PUBLIKAINDONESIA.COM, TEL AVIV – Di tengah sorotan global yang semakin tajam terhadap kebijakan luar negeri dan konflik berkepanjangan, Perdana Menteri Israel, Benjamin Netanyahu, mengambil langkah strategis yang tak biasa: mengandalkan kekuatan influencer media sosial untuk membentuk persepsi publik internasional tentang Israel.

Dalam sebuah pertemuan dengan media pro-Israel yang dikutip dari responsiblestatecraft.org, Netanyahu menekankan pentingnya menggandeng para tokoh media sosial.

“Kita harus melawan balik. Bagaimana? Influencer kita. Mereka sangat penting. Kalian juga harus bicara dengan mereka jika punya kesempatan,” ujar Netanyahu.
Strategi ini bukan sekadar wacana. Dokumen yang didaftarkan berdasarkan Foreign Agents Registration Act (FARA) menunjukkan bahwa firma Bridge Partners, yang dikontrak oleh Kementerian Luar Negeri Israel, menagih sekitar USD 900.000 kepada Havas Media Group Jerman untuk proyek bertajuk “Kampanye Influencer” yang berjalan dari Juni hingga November.
Dari total dana itu, setelah dikurangi biaya produksi dan administrasi seperti layanan hukum, perbankan, hingga manajemen proyek, sekitar USD 552.946 dialokasikan langsung untuk pembayaran kepada 14–18 influencer, yang ditargetkan membuat 75–90 unggahan. Artinya, setiap unggahan dibayar sekitar USD 6.100 hingga USD 7.300!
Namun, siapa saja influencer yang terlibat dan konten seperti apa yang mereka unggah, masih menjadi misteri.
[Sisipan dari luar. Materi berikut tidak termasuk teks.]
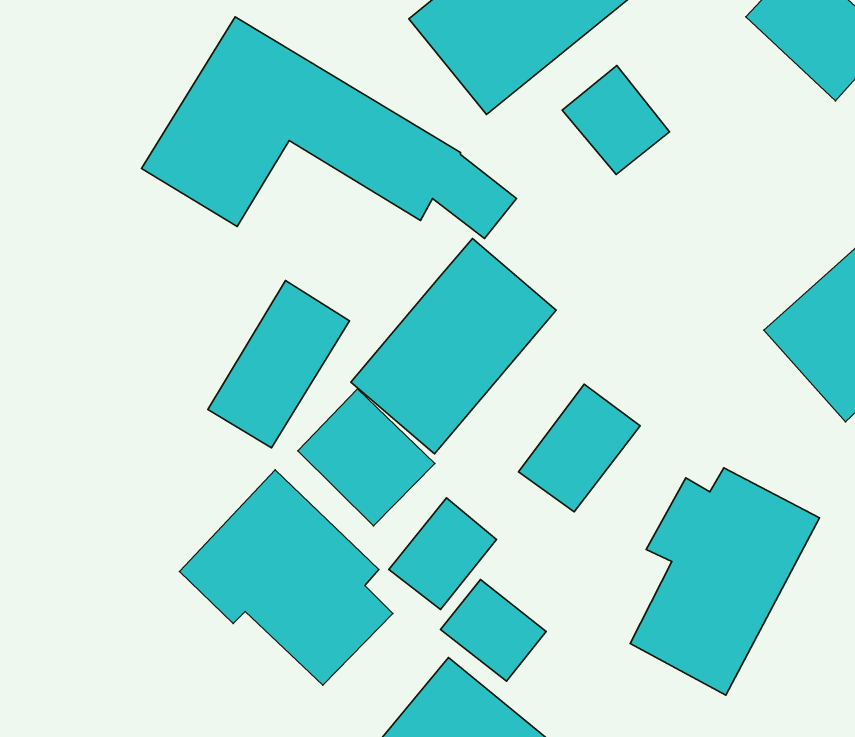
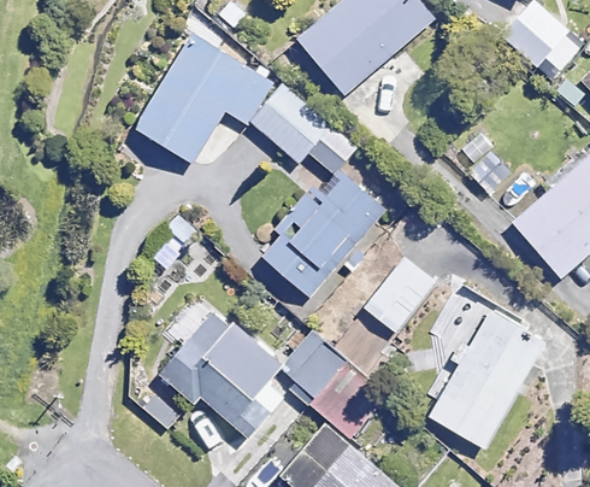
building: [562,65,670,175] -> none
building: [208,280,349,448] -> none
building: [298,389,435,526] -> none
Havas maupun Bridge Partners belum memberikan komentar resmi atau transparansi mengenai detail kampanye ini.
Bridge Partners sendiri didirikan oleh Yair Levi dan Uri Steinberg, masing-masing memegang 50% saham, dan memiliki rekam jejak sebagai firma yang mempromosikan “pertukaran budaya antara AS dan Israel.” Mereka juga merekrut Nadav Shtrauchler, mantan Mayor unit juru bicara militer Israel (IDF), untuk mendukung kampanye ini.
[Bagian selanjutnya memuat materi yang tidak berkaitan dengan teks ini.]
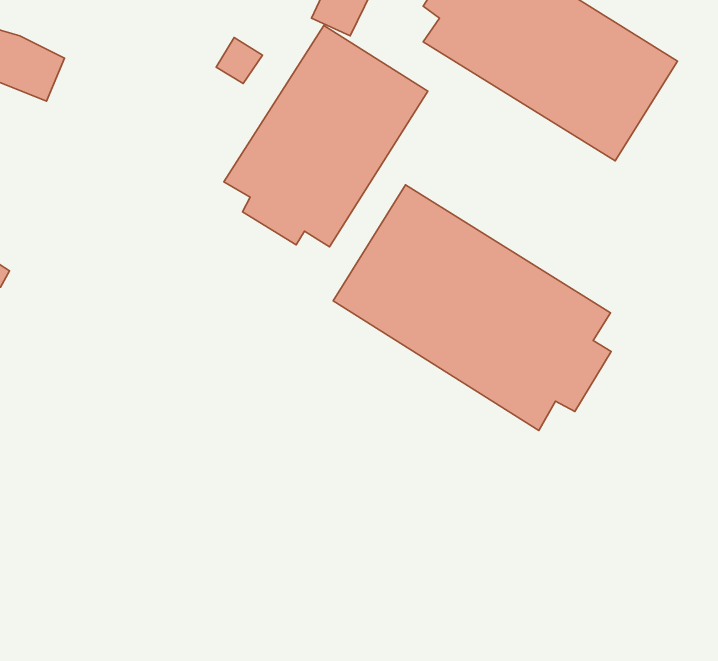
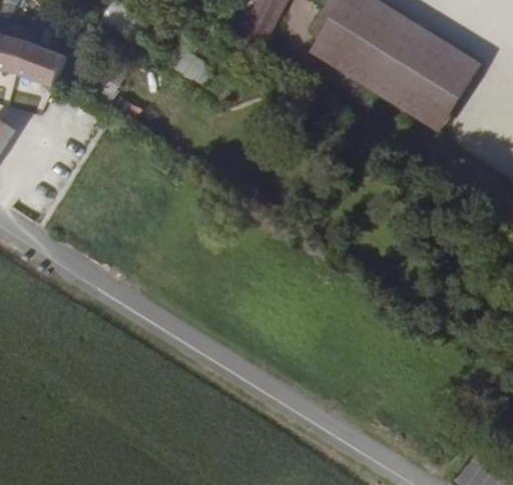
building: [224,26,428,247] -> none
building: [333,185,611,430] -> none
Yang menarik, kampanye ini diberi nama “Esther Project”. Namun belum jelas apakah kampanye ini berkaitan dengan “Project Esther” milik Heritage Foundation, yang dikenal dengan strategi melabeli kritik terhadap Israel sebagai bentuk dukungan terhadap terorisme.
Langkah ini menimbulkan banyak tanda tanya, terutama soal transparansi dana, konten yang disebarluaskan, hingga implikasi etis dari menggunakan influencer berbayar untuk mengarahkan opini publik dalam isu geopolitik yang sangat sensitif.